Sabtu, 07 Januari 2012

Jungle Child


Alam adalah tempat bermainnya,
rimba adalah rumahnya,
dan langit adalah tempat bernaungnya.

***
Sabine Kuegler (tujuh tahun) dan keluarganya tiba di sebuah hutan terpencil di Papua Barat pada tahun 1980. Mereka hidup di tengah-tengah suku Fayu yang baru saja ditemukan. Suku ini sama sekali belum tersentuh oleh peradaban modern. Sabine kecil pun tak lagi bermain boneka, tetapi dengan ular serta busur dan panah sungguhan. Bukan permen yang ia kunyah, melainkan kelelawar panggang dan serangga.

Jungle Child adalah kisah memukau tentang suatu kehidupan primitif. Kehidupan itu terputus ketika keluarga Sabine kembali ke Jerman. Meski akhirnya kembali ke Papua Barat, Sabine (kini terjebak di antara dua budaya) tidak lagi benar-benar merasa nyaman. Kematian teman masa kecil sekaligus kakak Fayu-nya, Ohri, membuatnya memutuskan untuk meninggalkan rimba untuk selamanya.

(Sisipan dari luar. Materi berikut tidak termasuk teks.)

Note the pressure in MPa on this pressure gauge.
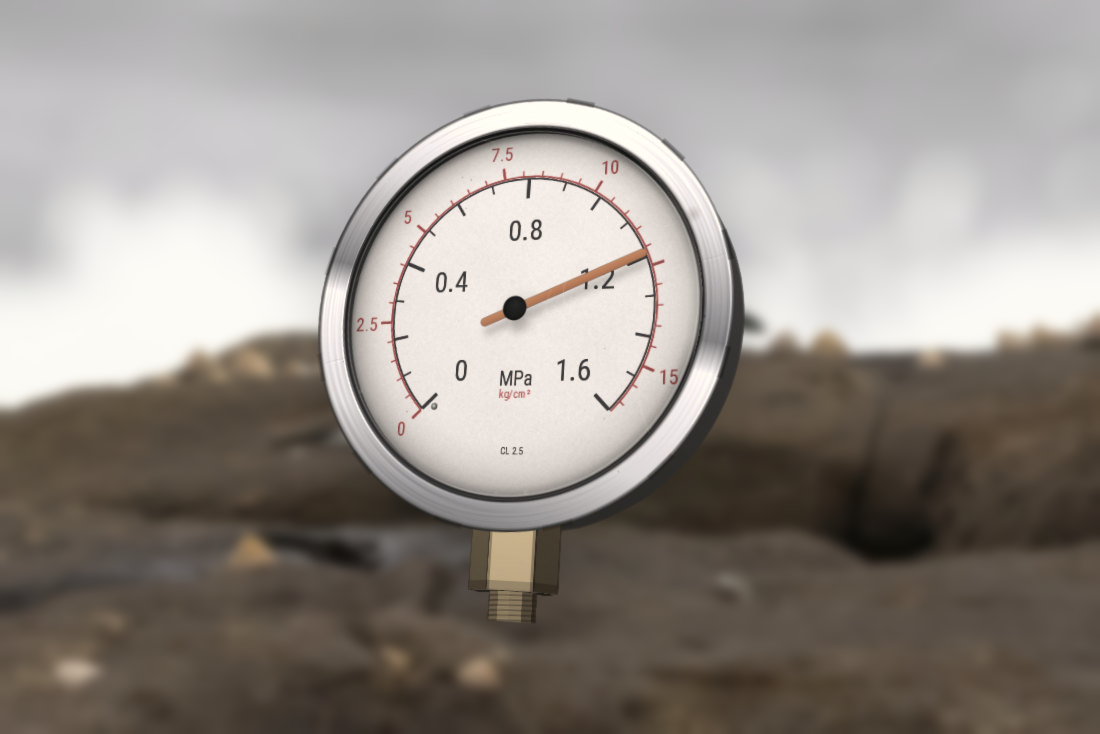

Di usia tujuh belas tahun, ia masuk sekolah berasrama di Swiss. Melalui proses yang sulit dan menyakitkan, perlahan-lahan ia berhasil menyesuaikan diri kembali dengan budaya barat. Namun, ia tetap mengakui bahwa sebagian dari dirinya akan terus menjadi si anak rimba.

***

Ah, saya benar-benar jatuh cinta dengan buku ini. Nantilah saya ceritakan lebih panjang lagi. Sekarang saya sedang menikmatinya lembar demi lembar.